Author: Emily Greenwood
Publisher: OUP Oxford
Published: 2010-01-28
Total Pages: 320
ISBN-13: 0191610313
DOWNLOAD EBOOKAfro-Greeks examines the reception of Classics in the English-speaking Caribbean, from about 1920 to the beginning of the 21st century. Emily Greenwood focuses on the ways in which Greco-Roman antiquity has been put to creative use in Anglophone Caribbean literature, and relates this regional classical tradition to the educational context, specifically the way in which Classics was taught in the colonial school curriculum.
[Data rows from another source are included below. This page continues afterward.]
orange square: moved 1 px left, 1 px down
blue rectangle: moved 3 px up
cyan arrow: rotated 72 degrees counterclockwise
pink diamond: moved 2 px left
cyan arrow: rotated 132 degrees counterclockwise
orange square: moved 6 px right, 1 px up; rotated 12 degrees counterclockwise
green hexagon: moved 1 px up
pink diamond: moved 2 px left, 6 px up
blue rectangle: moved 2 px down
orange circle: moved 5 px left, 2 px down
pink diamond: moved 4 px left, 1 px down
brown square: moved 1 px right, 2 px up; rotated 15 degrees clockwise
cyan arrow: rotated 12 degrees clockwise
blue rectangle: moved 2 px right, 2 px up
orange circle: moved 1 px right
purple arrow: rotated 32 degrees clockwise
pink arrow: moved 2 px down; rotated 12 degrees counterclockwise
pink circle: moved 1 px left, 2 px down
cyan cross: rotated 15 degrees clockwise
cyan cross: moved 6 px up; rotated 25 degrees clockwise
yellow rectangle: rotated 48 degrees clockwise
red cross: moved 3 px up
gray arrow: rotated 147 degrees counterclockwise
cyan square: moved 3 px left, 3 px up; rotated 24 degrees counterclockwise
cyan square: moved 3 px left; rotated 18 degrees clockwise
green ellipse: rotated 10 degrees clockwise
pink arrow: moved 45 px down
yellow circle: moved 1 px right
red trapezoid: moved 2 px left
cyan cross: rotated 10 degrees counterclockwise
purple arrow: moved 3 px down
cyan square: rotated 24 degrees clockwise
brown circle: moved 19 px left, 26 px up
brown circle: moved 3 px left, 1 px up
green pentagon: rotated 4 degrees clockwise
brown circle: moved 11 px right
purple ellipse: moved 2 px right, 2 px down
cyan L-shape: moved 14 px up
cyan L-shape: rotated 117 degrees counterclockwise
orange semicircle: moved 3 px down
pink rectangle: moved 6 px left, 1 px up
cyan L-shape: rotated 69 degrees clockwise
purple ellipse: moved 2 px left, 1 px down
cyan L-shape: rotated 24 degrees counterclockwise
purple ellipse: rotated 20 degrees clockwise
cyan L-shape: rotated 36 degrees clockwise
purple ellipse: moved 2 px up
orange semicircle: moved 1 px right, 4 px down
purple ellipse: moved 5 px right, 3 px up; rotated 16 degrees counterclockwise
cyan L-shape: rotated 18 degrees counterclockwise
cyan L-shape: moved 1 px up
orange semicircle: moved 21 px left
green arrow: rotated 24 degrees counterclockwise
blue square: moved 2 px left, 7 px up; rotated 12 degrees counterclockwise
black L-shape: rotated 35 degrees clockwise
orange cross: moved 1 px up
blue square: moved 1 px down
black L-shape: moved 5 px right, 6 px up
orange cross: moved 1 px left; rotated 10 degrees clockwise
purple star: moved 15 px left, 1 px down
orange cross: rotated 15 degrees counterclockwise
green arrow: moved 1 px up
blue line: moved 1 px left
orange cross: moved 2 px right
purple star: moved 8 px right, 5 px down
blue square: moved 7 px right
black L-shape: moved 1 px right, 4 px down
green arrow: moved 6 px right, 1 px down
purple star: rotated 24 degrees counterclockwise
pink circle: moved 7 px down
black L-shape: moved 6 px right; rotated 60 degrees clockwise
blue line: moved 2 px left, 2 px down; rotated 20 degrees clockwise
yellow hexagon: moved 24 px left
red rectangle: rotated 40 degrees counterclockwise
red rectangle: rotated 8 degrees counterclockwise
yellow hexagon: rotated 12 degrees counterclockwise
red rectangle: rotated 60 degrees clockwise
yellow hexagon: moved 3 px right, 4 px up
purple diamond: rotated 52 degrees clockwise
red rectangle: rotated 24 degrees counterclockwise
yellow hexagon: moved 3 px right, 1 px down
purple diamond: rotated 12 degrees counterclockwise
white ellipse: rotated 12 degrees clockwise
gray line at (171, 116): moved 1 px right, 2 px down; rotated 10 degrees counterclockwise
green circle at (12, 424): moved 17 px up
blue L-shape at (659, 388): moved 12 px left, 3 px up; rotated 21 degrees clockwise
Discussions of Caribbean literature tend to assume an antagonistic relationship between Classics, which is treated as a legacy of empire, and Caribbean literature. While acknowledging the importance of this imperial context, Greenwood argues that Caribbean appropriations of Classics played an important role in formulating original, anti-colonial and anti-imperial criticism in Anglophone Caribbean fiction. Afro-Greeks reveals how, in the twentieth century, two generations of Caribbean writers, including Kamau Brathwaite, Austin Clarke, John Figueroa, C. L. R. James, V. S. Naipaul, Derek Walcott and Eric Williams, created a distinctive, regional counter-tradition of reading Greco-Roman Classics.